Tom Saldanha em foto de Gabriel Munhoz

Imensidão

Tom Saldanha

Ah, imensidão! Quanta água já inundou tuas areias; quanto sol te secou para arrancar de ti o sal? Quantas pegadas foram destruídas para manter-te virgem?

Estradas esconderam-se nas tuas marés para evitar que te molestassem. Esforço vão.

Bem-vindo quem tira o sustento das tuas entranhas; seus pés marmorizados não te agridem, pois são leves como as asas das gaivotas que decoram os teus céus.

Suas mãos arenosas te acariciam e te protegem porque sabem que só com brandura e afeição tirarão de ti a vida que lhes faz falta.

Ah, imensidão!
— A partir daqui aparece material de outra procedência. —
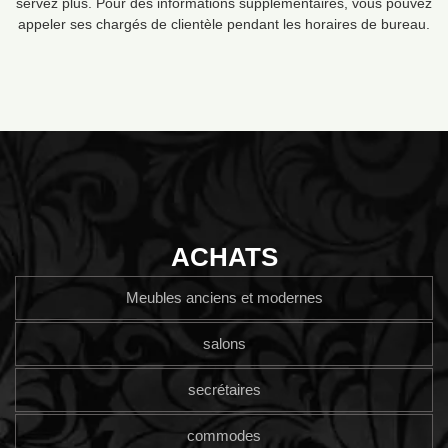
servez plus. Pour des informations supplémentaires, vous pouvez
appeler ses chargés de clientèle pendant les horaires de bureau.
ACHATS
Meubles anciens et modernes
salons
secrétaires
commodes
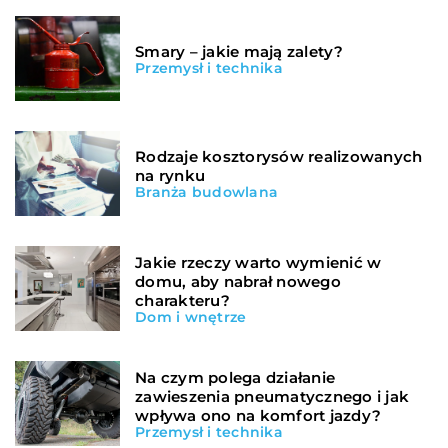
Smary – jakie mają zalety?
Przemysł i technika
Rodzaje kosztorysów realizowanych
na rynku
Branża budowlana
Jakie rzeczy warto wymienić w
domu, aby nabrał nowego
charakteru?
Dom i wnętrze
Na czym polega działanie
zawieszenia pneumatycznego i jak
wpływa ono na komfort jazdy?
Przemysł i technika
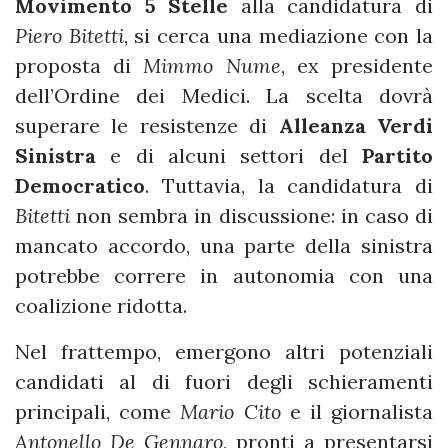
Movimento 5 Stelle
alla candidatura di
Piero Bitetti
, si cerca una mediazione con la
proposta di
Mimmo Nume
, ex presidente
dell’Ordine dei Medici. La scelta dovrà
superare le resistenze di
Alleanza Verdi
Sinistra
e di alcuni settori del
Partito
Democratico
. Tuttavia, la candidatura di
Bitetti
non sembra in discussione: in caso di
mancato accordo, una parte della sinistra
potrebbe correre in autonomia con una
coalizione ridotta.
Nel frattempo, emergono altri potenziali
candidati al di fuori degli schieramenti
principali, come
Mario Cito
e il giornalista
Antonello De Gennaro
, pronti a presentarsi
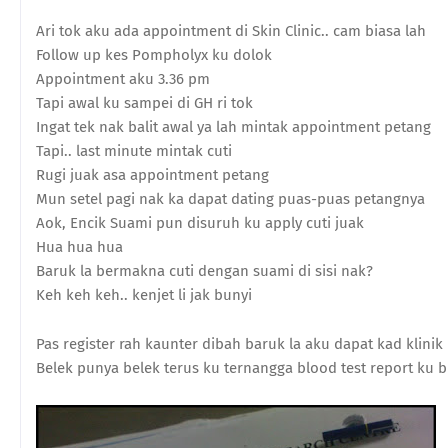
Ari tok aku ada appointment di Skin Clinic.. cam biasa lah
Follow up kes Pompholyx ku dolok
Appointment aku 3.36 pm
Tapi awal ku sampei di GH ri tok
Ingat tek nak balit awal ya lah mintak appointment petang
Tapi.. last minute mintak cuti
Rugi juak asa appointment petang
Mun setel pagi nak ka dapat dating puas-puas petangnya
Aok, Encik Suami pun disuruh ku apply cuti juak
Hua hua hua
Baruk la bermakna cuti dengan suami di sisi nak?
Keh keh keh.. kenjet li jak bunyi
Pas register rah kaunter dibah baruk la aku dapat kad klinik
Belek punya belek terus ku ternangga blood test report ku b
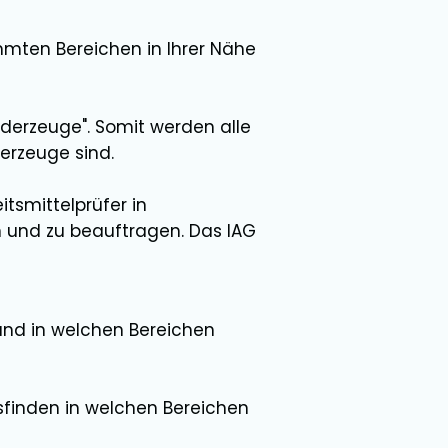
mten Bereichen in Ihrer Nähe
örderzeuge". Somit werden alle
erzeuge sind.
tsmittelprüfer in
 und zu beauftragen. Das IAG
 und in welchen Bereichen
sfinden in welchen Bereichen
De quantas retas é feito o teu horizonte que se curva para todos os lados e, sem percebermos, se transforma na esfera definitiva que engole incrédulos?

Onde os azuis se encontram e tudo se embaralha, ali pousam os olhares de quem viaja aventuras milenares, cujos destinos estão sempre muito além.

A linha trêmula que separa céu e água esconde novas Ítacas, tão próximas quanto distantes, inspirando buscas sem fim. A viagem nos modifica: ao final, não seremos mais os mesmos.

Versões modernas do barco de Teseu, mudamos tanto que Plutarco inventaria em nós um novo paradoxo.

Ah, imensidão! Quanto vento impeliu jangadas e quanto remo empurrou canoas por teus líquidos caminhos?

Sem deixar pegadas ou rastros, sem desenhar estradas, quantos te atravessaram guiados pelas estrelas e iluminados pela presença solitária da lua?

Quantos queimaram ao sol antes de encontrar uma sombra neste imenso deserto liquefeito?

Oh, imensidade de imensidões, que pareces não ter princípio ou fim; que inacabas porque não começas; segue no teu ininterrupto vai e vem.

Leva contigo o que sobra em mim; e traz em troca o que nem suponho me faltar.